An American two section sized detachment

These lucky fellows have a Jeep loaded up with equipment

One of two 8 man fire teams
The same process was applied the US infantry.

I always have an issue with US uniform, mine tend to be greener than most wargamers paint them.  But there is plenty of evidence that this is fine; it's clear that US uniform faded badly in service, but it seems the Cinema is responsible for much of the perception of the uniform being shades of brown.

Incidentally the Jeep is a Matchbox die-cast; 1:58th scale according to the underside.  Looks the part though and I think it was the princely sum of £1.50.

So I'm going to get these shifted, and think of something worthy to do with whatever fund they raise.  A contribution to my favoured club in some form springs to mind...

I'll update when the Sales go up, in a week or so.

Tuesday, January 03, 2017

War Trolls Horde

Although working very hard over the festivities, I did find a little time to do a few hours painting.  I've finished a couple of projects which will see the light of day in due course, but for today lets have a look at those War Trolls I purchased a few weeks ago...
A Kings of War Regiment
 These are only very simply painted, to conform to the standards of my Orcs and Goblins army which is predominantly flat colours and a shaded wash.  This can result in a crude look up close; not frankly helped by these models.  Don't get me wrong, they are not that bad in terms of intended detail, but it is the sort of work a good paint job would really bring to life; a simple paint job like this is not going to bring every element of that out.

Another one, two together make a Horde!
Annoyingly, as usual in small formations my efforts to randomise the regiments were stymied the mixture of models and paint schemes, my eye is always drawn to where the unit ends up looking uniform.  Case in point, I randomised the flesh of the trolls, but ended up with both blue-grey trolls on the same base, so I swapped them about, and lo, ended up with two of the same pose on the same base.  Sod it!

The only conversion work was to swap and pin some of the weapons, but I think it would be possible to repose some of the arms.  Nevertheless I'm hoping that a second set is forthcoming from Dark Alliance.  

These were not the most fun to paint, being all greys, browns and metals with little to break it up and muddy detail to interpret; but they were at least quick and it does add a decent whack of points and fighting strength to my Kings of War army.  

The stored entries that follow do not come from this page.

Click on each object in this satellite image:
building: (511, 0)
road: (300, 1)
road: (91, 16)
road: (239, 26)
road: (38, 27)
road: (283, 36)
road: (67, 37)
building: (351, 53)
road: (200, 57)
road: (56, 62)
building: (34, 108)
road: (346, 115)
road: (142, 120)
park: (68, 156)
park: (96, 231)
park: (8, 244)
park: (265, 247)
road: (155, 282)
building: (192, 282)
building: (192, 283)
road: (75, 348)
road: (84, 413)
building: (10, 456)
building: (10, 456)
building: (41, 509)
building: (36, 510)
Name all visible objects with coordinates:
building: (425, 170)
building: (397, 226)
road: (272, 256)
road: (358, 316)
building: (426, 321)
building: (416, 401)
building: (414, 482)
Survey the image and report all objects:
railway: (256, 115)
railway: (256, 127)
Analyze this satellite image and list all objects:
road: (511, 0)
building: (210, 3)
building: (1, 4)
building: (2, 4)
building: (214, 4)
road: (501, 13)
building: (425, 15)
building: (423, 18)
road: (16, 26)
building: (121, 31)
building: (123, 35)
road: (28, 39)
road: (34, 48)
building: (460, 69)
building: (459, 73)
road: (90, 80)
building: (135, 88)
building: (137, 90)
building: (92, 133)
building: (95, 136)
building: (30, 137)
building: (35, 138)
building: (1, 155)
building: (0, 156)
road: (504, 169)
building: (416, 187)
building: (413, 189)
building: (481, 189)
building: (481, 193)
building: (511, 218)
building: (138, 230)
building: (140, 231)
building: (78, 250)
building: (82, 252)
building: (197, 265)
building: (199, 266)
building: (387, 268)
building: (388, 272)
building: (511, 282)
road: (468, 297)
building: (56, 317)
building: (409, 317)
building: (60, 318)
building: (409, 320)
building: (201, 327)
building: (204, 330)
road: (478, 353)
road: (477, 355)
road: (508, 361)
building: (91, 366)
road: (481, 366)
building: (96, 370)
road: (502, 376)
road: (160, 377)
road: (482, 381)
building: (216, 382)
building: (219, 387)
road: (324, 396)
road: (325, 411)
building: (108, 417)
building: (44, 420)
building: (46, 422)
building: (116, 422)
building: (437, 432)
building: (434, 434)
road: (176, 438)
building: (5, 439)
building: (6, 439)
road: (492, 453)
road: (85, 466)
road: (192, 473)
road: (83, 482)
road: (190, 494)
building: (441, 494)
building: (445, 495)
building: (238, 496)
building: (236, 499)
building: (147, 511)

It may inspire me to knock out a few more quick pieces for the Orcs and goblins too.

Monday, January 02, 2017

2016 in review....

Yeah I played a few games, not enough.  I painted a few models, not enough either.  Too much of the rest of my year was hard work, thankless, plain awful.

And let's not even go into the disaster the world seemed determined to be for everything/one else this year.

And not to piss on anyone's bonfire, but given 2017 is the inheritor of 2016's massive cock up, it's gonna take a while to turn around isn't it?